Diagonal classifiers have error: cannot allocate vector of size 3.7 Gb

ramhiser / sparsediscrim

Sparse and Regularized Discriminant Analysis in R

Other

15 stars 5 forks source link

Diagonal classifiers have error: cannot allocate vector of size 3.7 Gb #31

Closed ramhiser closed 9 years ago

ramhiser commented 9 years ago

In some simulations for the HDRDA paper, the Tong and Pang classifiers had the following error:

Error : cannot allocate vector of size 3.7 Gb

The error occurred with the following data sets within the datamicroarray package:

burczynski
nakayama

ramhiser commented 9 years ago

The best I can tell, the issue above was not caused by the classifiers' implementations. Rather, it was the large classifier objects kept in memory during the simulation.

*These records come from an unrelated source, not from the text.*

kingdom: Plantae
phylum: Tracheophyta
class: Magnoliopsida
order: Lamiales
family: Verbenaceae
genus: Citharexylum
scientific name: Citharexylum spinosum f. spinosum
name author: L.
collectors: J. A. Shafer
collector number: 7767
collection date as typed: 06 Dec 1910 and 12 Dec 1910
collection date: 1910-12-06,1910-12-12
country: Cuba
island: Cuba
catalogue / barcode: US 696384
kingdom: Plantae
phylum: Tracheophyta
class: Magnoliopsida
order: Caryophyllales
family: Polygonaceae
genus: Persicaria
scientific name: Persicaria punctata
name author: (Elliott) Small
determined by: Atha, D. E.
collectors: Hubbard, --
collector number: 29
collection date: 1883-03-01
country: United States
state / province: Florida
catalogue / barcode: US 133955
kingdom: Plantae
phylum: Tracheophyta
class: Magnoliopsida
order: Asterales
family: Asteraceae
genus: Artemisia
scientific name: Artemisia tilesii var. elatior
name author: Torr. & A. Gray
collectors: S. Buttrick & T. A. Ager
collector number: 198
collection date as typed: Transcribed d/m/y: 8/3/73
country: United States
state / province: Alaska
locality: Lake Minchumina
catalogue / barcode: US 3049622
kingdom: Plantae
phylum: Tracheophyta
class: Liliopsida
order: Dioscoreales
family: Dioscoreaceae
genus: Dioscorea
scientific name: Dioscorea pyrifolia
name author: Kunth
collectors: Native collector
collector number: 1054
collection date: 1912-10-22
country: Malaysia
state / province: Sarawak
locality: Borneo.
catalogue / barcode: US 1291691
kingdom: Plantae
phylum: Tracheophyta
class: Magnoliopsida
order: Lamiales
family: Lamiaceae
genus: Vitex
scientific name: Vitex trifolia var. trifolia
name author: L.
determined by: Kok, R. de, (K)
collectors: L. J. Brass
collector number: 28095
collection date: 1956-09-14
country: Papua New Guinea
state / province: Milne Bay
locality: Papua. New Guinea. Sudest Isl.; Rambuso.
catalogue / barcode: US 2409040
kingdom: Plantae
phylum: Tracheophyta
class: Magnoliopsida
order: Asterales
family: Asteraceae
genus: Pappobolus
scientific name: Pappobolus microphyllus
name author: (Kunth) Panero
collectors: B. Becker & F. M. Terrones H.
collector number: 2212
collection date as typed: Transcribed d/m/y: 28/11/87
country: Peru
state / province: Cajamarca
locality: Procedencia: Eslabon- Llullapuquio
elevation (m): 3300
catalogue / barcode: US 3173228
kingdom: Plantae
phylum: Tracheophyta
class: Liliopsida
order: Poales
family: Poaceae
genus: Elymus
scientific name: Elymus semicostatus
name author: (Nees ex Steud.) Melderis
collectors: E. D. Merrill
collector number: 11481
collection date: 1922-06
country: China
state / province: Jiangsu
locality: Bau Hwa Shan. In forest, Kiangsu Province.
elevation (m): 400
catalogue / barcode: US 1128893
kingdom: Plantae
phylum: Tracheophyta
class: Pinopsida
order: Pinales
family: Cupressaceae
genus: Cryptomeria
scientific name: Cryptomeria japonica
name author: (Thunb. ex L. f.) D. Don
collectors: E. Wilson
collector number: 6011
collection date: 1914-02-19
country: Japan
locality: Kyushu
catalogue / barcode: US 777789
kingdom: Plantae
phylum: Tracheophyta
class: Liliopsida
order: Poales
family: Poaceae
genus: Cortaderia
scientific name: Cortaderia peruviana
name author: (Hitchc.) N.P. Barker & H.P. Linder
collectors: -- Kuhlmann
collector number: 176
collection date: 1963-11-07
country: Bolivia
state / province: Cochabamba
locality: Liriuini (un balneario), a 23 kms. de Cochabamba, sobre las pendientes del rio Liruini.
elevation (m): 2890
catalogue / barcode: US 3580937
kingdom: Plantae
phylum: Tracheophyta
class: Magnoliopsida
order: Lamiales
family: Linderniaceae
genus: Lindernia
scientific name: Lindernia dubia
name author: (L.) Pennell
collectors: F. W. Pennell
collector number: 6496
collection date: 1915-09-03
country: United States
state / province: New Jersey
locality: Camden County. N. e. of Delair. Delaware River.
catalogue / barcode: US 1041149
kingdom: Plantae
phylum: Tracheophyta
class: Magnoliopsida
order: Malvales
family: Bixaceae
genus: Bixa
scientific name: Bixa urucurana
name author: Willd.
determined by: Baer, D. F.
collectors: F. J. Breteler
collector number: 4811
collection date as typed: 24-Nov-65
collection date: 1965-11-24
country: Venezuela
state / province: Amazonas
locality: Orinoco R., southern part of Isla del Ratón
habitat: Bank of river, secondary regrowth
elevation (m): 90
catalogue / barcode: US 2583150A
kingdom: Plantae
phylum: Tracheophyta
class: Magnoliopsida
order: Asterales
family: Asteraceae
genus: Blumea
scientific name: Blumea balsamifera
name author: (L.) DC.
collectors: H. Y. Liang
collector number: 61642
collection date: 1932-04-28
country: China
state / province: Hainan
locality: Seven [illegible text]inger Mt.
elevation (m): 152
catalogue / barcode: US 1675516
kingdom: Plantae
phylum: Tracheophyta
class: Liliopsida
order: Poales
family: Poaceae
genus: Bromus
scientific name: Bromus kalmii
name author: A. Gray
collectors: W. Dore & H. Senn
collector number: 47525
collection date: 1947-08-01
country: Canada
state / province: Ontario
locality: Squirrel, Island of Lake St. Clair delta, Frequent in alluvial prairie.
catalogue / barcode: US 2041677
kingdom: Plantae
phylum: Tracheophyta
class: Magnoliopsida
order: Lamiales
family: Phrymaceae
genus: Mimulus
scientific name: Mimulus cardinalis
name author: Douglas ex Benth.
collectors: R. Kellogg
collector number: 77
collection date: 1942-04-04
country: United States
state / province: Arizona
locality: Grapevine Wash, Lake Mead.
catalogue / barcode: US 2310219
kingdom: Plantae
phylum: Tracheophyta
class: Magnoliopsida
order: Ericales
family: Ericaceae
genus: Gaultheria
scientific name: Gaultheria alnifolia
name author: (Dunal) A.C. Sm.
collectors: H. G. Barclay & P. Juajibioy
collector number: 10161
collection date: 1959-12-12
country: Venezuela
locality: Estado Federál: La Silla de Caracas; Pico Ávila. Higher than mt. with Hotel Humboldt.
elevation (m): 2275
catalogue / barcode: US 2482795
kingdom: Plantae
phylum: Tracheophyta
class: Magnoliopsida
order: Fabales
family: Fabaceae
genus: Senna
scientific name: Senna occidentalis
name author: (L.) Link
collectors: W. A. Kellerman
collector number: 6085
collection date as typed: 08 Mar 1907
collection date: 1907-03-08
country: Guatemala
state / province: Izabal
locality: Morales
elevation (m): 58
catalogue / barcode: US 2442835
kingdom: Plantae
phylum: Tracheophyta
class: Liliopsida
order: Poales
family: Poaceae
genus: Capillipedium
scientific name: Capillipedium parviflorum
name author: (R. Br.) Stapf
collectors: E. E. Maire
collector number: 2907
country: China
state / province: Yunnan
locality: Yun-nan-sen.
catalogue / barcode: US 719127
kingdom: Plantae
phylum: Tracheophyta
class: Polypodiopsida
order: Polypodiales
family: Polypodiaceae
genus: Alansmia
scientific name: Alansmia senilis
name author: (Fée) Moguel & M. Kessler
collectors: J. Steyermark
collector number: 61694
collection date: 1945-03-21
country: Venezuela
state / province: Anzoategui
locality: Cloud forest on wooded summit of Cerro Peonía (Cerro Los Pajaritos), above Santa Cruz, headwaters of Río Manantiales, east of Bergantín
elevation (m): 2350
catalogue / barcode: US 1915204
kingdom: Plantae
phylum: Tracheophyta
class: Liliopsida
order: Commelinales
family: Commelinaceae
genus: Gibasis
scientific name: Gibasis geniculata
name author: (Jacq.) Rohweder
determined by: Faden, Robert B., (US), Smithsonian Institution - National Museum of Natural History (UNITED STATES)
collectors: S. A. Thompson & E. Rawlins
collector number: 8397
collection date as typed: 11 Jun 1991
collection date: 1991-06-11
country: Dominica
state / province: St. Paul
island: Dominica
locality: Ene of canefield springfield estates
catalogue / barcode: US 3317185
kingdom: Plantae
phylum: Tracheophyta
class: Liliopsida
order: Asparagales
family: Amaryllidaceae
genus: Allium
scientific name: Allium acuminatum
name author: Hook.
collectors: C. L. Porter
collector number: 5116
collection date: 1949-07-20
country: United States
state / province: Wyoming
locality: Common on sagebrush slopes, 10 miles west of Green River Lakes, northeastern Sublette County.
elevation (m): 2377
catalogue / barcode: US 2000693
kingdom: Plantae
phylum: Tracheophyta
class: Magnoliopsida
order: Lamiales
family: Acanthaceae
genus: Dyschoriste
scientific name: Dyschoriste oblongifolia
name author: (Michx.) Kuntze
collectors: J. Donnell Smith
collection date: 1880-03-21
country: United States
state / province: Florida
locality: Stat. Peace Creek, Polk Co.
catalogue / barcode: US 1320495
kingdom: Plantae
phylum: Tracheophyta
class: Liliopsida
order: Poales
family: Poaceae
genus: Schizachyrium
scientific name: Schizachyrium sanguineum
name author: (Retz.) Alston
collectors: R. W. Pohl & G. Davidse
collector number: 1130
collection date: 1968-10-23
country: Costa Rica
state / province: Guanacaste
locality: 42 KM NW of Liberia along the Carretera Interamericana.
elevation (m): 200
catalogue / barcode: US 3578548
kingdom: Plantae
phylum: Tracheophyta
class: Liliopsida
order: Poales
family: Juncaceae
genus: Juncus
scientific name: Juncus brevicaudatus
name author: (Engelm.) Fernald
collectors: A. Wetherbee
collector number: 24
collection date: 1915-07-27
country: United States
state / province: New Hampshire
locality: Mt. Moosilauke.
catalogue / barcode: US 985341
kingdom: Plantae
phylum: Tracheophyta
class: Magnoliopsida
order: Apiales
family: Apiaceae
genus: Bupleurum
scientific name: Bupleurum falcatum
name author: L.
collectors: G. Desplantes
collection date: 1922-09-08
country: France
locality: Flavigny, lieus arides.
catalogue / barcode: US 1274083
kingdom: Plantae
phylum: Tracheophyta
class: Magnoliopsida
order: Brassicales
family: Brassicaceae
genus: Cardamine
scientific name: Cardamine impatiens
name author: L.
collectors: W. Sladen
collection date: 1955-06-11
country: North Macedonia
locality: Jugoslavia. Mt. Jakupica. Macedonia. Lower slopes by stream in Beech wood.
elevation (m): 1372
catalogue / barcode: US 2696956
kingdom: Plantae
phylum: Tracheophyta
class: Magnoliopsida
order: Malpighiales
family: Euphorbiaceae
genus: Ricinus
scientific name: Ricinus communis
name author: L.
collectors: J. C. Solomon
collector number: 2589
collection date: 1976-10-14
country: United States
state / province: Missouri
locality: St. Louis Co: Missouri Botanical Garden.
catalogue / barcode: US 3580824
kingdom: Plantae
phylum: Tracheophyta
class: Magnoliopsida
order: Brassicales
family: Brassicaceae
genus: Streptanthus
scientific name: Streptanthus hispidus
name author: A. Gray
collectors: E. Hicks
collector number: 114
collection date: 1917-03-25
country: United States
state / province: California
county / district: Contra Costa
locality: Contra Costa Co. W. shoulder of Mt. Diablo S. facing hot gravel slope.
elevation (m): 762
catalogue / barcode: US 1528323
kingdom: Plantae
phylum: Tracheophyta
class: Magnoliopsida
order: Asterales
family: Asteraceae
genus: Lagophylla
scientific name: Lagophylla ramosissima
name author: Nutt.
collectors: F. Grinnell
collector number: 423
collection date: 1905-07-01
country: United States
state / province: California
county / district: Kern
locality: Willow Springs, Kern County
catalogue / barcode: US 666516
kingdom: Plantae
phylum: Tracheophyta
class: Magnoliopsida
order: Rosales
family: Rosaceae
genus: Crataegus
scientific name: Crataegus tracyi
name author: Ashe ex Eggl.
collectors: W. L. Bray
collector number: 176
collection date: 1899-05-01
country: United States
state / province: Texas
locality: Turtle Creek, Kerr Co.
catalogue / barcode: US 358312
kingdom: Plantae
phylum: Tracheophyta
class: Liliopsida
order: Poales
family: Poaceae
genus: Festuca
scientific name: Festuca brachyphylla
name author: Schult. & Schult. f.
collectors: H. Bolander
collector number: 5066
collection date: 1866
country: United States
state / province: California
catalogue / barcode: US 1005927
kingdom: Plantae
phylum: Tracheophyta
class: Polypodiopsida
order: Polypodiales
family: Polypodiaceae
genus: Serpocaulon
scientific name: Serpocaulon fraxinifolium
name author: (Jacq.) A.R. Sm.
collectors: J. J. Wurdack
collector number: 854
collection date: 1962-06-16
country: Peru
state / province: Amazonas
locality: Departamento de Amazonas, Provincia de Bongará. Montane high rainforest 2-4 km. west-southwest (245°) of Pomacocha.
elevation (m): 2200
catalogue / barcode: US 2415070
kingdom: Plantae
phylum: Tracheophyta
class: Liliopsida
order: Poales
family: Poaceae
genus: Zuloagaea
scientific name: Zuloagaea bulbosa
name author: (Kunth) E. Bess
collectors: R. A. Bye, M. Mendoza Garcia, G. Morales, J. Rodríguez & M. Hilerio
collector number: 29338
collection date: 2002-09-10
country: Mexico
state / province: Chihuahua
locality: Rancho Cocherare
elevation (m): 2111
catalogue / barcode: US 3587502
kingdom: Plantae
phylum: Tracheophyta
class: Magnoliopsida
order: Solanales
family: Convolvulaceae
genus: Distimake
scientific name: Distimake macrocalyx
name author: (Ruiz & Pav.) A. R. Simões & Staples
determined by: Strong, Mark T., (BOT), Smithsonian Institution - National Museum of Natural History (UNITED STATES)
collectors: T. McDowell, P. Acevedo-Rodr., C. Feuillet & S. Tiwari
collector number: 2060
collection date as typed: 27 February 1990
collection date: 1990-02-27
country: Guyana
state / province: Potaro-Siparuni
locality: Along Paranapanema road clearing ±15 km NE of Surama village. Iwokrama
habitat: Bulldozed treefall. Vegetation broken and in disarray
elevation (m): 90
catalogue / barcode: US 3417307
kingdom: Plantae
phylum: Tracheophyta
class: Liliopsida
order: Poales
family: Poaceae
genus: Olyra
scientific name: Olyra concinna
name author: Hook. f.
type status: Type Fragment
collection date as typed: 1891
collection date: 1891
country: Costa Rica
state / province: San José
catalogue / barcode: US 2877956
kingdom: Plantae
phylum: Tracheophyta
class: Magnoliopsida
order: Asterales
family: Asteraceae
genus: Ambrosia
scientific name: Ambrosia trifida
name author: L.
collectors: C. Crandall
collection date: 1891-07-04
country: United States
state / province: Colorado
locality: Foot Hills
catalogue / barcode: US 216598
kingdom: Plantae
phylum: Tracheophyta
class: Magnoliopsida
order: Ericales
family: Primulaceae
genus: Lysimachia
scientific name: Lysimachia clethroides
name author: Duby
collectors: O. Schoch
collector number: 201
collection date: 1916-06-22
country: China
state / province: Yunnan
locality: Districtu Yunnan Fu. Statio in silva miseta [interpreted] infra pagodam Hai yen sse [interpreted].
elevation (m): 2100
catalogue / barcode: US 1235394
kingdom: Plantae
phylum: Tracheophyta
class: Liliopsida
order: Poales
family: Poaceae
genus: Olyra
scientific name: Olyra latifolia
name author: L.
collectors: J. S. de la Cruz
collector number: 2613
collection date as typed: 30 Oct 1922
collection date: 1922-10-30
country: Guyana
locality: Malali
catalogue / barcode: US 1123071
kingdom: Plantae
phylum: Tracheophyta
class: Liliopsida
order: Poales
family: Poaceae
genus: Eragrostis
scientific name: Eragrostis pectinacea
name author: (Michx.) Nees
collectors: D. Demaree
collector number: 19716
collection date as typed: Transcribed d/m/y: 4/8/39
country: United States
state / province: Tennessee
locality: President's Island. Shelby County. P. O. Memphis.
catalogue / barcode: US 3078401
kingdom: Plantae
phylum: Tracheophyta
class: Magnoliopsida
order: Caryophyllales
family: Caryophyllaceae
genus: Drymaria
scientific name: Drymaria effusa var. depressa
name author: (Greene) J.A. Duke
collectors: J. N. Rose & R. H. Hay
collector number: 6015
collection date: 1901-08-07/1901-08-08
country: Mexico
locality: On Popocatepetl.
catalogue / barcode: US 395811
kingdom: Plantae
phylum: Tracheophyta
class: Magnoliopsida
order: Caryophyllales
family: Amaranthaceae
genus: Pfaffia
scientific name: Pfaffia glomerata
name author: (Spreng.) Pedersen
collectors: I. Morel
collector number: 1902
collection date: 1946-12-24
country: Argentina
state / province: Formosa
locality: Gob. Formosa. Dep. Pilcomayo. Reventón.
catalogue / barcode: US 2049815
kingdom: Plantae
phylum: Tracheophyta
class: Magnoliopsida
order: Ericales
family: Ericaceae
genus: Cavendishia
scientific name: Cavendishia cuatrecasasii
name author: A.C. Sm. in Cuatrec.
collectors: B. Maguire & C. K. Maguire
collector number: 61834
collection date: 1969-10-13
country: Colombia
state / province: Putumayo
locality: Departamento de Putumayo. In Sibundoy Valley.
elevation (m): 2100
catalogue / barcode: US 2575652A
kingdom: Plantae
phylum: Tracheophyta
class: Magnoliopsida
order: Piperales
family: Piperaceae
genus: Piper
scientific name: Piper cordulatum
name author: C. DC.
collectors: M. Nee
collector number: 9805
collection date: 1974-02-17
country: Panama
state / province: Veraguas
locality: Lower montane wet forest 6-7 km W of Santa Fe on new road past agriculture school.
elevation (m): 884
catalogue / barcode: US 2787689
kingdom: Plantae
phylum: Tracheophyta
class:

ramhiser commented 9 years ago

I was able to reproduce the error above on an c4.2xlarge EC2 instance with the following code:

library(mvtnorm)
library(datamicroarray)
data(nakayama)
p <- ncol(nakayama$x)
set.seed(42)
mean_k <- runif(p)
cov_k <- diag(mean_k)
z <- mvtnorm::dmvnorm(x=nakayama$x, mean=mean_k, sigma=cov_k)

Error: cannot allocate vector of size 3.7 Gb

The call to mvtnorm::dmvnorm occurs in sparsediscrim::posterior_probs. There's no need to use this function with a diagonal covariance matrix -- use an alternative approach instead.

ramhiser commented 9 years ago

Product of normal densities suffices under independence because normal distribution. Better yet, exponentiate the log sums. Either works. Here's some test code I used to write dmvnorm_diag.

library(mvtnorm)

x <- as.matrix(iris[, -5])
x_mean <- colMeans(x)
x_cov <- diag(diag(cov(x)))

density_mvt <- mvtnorm::dmvnorm(x, mean=x_mean, sigma=x_cov)

dmvnorm_diag <- function(x, mean, cov) {
  prod(dnorm(x, mean=mean, sd=sqrt(cov)))
}

density_diag <- apply(x, 1, function(row) dmvnorm_diag(row, mean=x_mean, cov=diag(x_cov)))

dmvnorm_diag2 <- function(x, mean, cov) {
  exp(sum(dnorm(x, mean=mean, sd=sqrt(cov), log=TRUE)))
}

density_diag2 <- apply(x, 1, function(row) dmvnorm_diag2(row, mean=x_mean, cov=diag(x_cov)))

summary(abs(density_diag - density_diag2))